Reproduce the following data line for line, omitting the pictures from your answer.

[Chart analysis data]

- - -

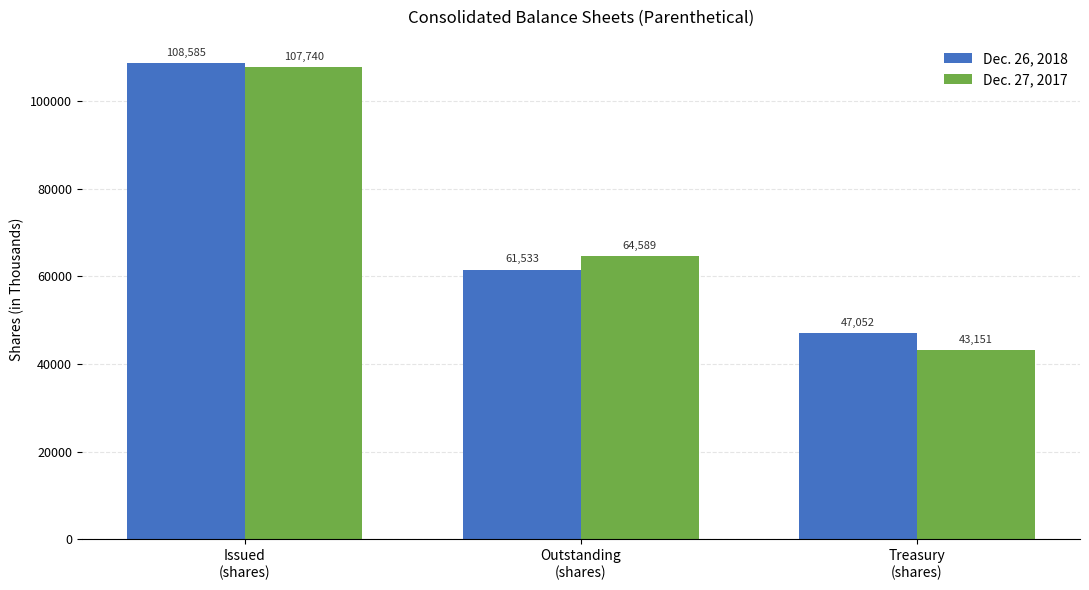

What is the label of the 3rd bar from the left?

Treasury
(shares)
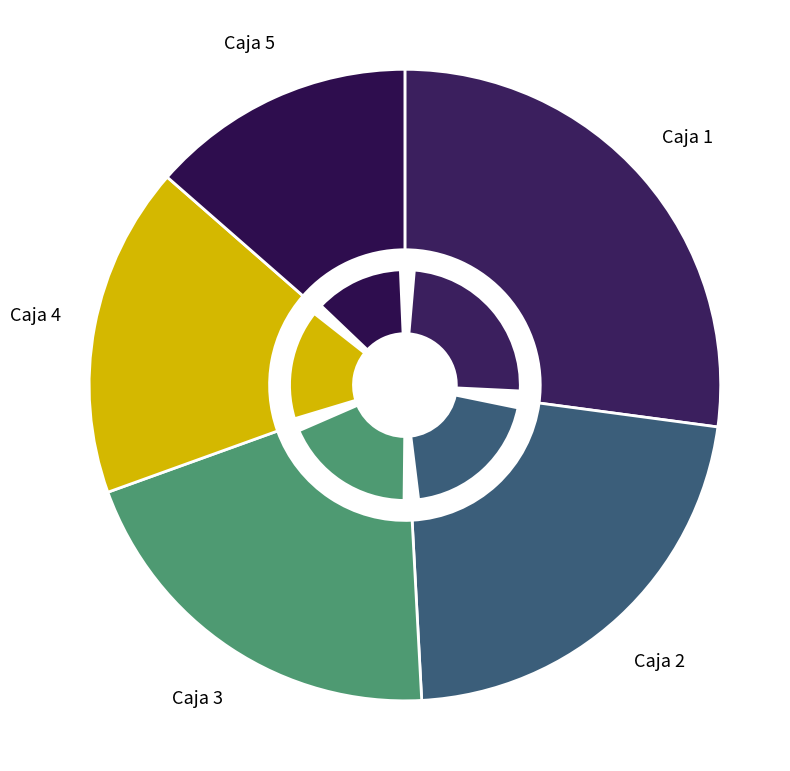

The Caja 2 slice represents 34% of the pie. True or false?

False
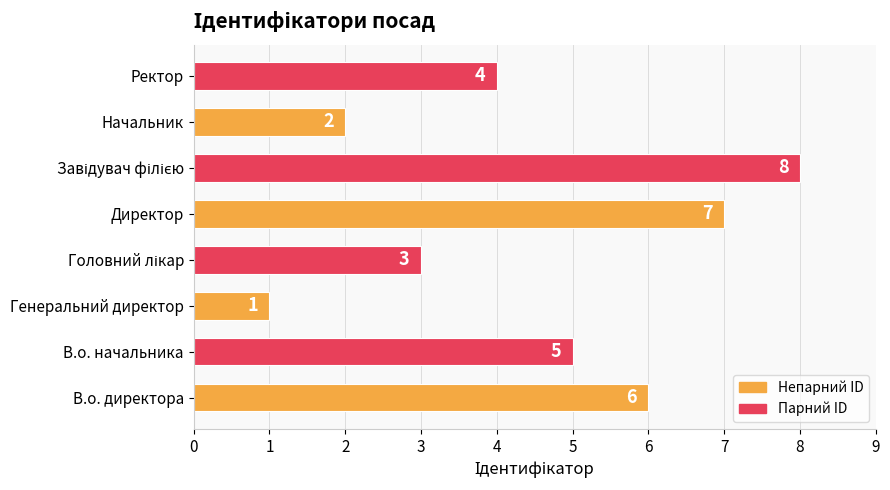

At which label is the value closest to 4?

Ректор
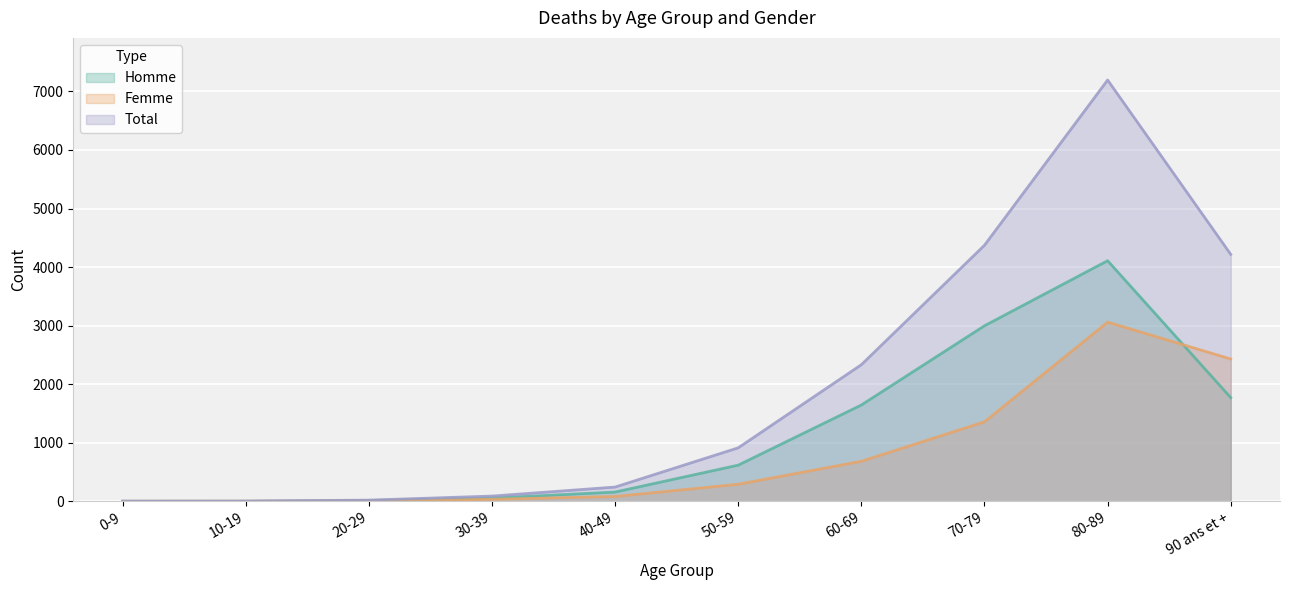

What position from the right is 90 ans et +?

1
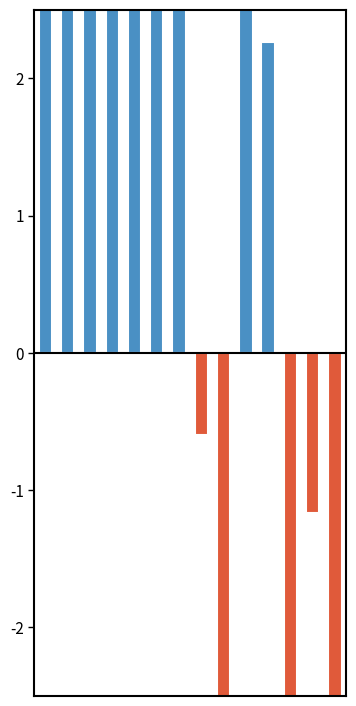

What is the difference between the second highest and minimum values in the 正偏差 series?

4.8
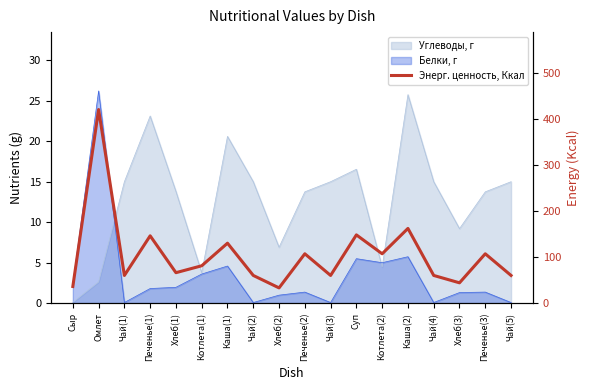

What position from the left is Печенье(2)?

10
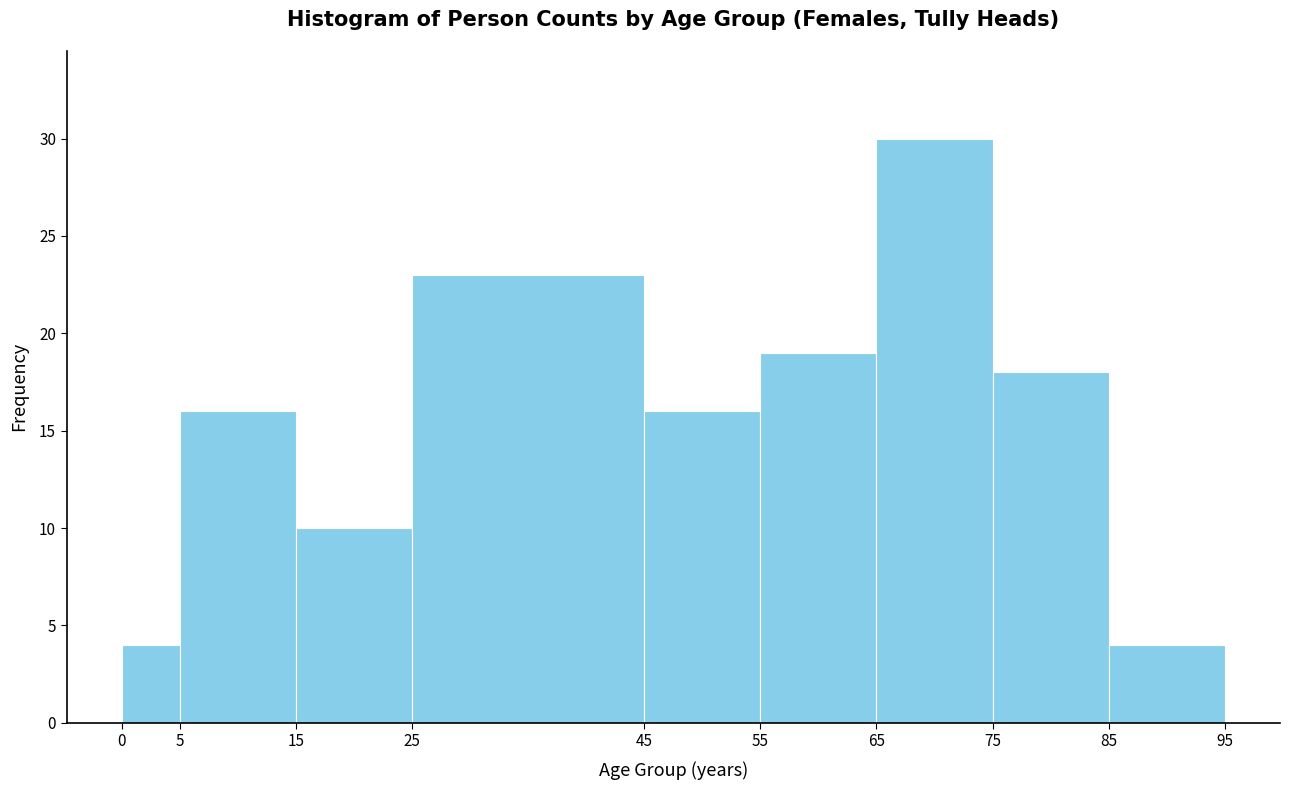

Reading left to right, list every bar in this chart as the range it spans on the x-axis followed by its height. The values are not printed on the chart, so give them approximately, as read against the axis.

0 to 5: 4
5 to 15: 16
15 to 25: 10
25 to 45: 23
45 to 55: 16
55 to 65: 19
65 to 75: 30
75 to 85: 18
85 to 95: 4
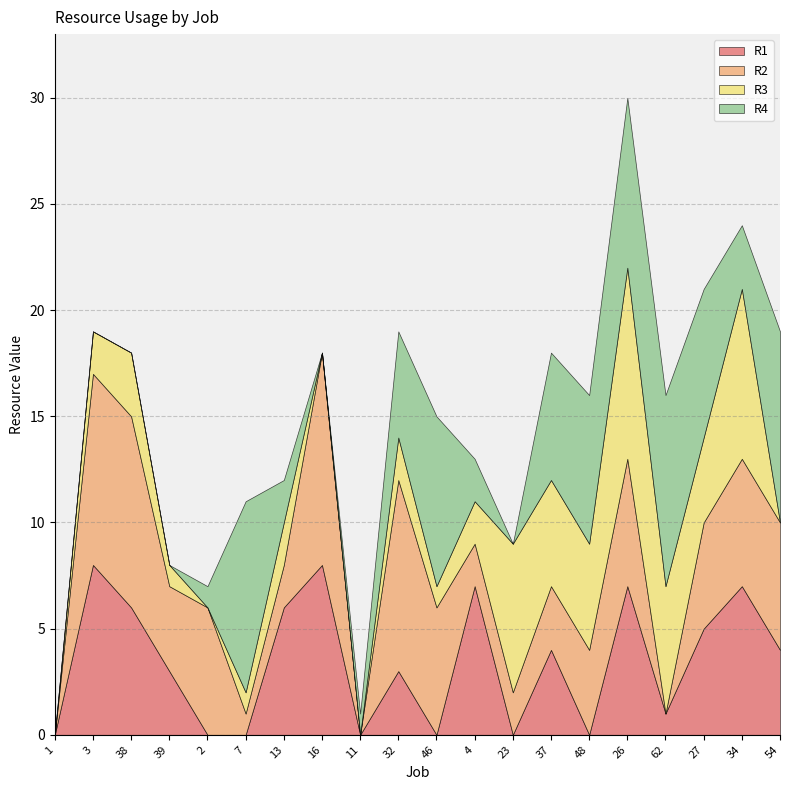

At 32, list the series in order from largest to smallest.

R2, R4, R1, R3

- - -

### SOLUTION TO THIS PROBLEM
What is the label of the 3rd bar from the left?

Treasury
(shares)

The Caja 2 slice represents 34% of the pie. True or false?

False

At which label is the value closest to 4?

Ректор

What position from the right is 90 ans et +?

1

What is the difference between the second highest and minimum values in the 正偏差 series?

4.8

What position from the left is Печенье(2)?

10

Reading left to right, list every bar in this chart as the range it spans on the x-axis followed by its height. The values are not printed on the chart, so give them approximately, as read against the axis.

0 to 5: 4
5 to 15: 16
15 to 25: 10
25 to 45: 23
45 to 55: 16
55 to 65: 19
65 to 75: 30
75 to 85: 18
85 to 95: 4

At 32, list the series in order from largest to smallest.

R2, R4, R1, R3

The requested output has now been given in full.